Num trecho do artigo o autor (Evaristo Eduardo de Miranda) relaciona uma série de espécies vegetais que as vezes até pensamos que são naturais daqui, mas que na verdade foram introduzidas pelos colonizadores a partir de 1500. São elas: cana-de-açucar, algodão, manga, bananas (vieram da Ásia), carambola, melão, melancia, arroz, feijão, trigo, aveia, uva, coco, figo, fruta-pão, jaca, laranjas, limão, limas, tangerinas, tamarindo, café, cravo, canela, pimenta-do-reino, caqui, gengibre, biribá, romã, inhame, amoras, nozes, maçãs, peras, pêssegos, sapotis, pinhas e graviolas.

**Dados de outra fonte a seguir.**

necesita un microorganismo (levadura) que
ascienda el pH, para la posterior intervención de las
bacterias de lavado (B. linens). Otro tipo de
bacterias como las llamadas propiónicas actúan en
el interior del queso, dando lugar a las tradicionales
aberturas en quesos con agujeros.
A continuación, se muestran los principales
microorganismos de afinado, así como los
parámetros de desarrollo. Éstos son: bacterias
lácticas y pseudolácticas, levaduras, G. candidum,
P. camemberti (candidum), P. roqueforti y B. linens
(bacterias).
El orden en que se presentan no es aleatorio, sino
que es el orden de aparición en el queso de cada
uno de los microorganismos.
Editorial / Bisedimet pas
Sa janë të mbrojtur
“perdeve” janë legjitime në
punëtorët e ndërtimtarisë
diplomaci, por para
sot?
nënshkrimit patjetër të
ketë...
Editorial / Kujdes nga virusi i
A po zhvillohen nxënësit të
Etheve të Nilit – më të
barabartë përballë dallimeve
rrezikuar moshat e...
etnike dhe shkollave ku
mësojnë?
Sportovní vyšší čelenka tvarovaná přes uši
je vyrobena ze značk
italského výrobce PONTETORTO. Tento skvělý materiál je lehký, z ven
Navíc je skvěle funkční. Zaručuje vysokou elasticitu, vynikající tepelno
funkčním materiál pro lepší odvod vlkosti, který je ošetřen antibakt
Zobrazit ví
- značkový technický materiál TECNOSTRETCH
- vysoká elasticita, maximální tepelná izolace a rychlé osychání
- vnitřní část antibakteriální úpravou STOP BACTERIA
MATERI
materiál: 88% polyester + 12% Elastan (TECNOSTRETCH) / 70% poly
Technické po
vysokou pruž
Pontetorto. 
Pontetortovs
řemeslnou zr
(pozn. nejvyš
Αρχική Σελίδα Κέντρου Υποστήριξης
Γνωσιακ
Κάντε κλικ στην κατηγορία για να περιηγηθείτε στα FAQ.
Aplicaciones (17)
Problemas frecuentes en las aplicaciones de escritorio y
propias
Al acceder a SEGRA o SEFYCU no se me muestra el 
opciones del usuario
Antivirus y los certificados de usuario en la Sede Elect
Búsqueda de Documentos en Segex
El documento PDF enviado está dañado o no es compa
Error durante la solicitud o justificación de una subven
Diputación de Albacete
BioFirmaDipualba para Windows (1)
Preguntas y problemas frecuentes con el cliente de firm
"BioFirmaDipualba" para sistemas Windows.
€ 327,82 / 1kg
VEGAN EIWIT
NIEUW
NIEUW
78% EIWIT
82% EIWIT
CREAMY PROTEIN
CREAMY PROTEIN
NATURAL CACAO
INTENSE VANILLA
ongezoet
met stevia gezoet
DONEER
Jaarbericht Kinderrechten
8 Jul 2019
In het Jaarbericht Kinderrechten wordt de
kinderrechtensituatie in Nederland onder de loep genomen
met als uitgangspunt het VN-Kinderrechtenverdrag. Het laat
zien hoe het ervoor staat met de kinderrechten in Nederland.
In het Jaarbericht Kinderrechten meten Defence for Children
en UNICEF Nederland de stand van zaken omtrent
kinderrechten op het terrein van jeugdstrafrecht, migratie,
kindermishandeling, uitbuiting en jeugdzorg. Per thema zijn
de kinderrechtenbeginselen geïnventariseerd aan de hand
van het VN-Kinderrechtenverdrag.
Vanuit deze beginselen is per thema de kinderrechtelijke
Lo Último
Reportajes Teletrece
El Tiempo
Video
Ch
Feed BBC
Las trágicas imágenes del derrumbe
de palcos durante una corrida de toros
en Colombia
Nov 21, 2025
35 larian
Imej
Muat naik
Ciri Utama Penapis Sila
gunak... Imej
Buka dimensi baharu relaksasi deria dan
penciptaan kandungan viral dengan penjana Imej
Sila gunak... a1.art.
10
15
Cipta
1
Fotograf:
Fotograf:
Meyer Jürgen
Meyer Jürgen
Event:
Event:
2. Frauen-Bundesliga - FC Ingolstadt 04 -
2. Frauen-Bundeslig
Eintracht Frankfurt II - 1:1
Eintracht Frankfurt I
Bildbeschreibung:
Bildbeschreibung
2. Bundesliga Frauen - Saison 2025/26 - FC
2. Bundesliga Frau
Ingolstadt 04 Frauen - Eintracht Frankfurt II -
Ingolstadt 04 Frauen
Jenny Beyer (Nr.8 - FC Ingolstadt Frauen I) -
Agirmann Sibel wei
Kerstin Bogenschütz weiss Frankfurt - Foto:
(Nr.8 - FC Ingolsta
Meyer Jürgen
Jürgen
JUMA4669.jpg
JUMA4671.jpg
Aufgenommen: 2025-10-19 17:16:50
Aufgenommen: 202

Portugueses e espanhóis levaram a outros continentes o milho, a batata, o tomate, a mandioca, o cacau, o caju, o amendoim, o abacaxi, o tabaco e a pimenta-vermelha.

Aproveitando este post da Saíra, achei também um pequeno vídeo muito legal do Germano Woehl do Instituto Rã-bugio , que filmou uma saírinha tomando banho numa bromélia.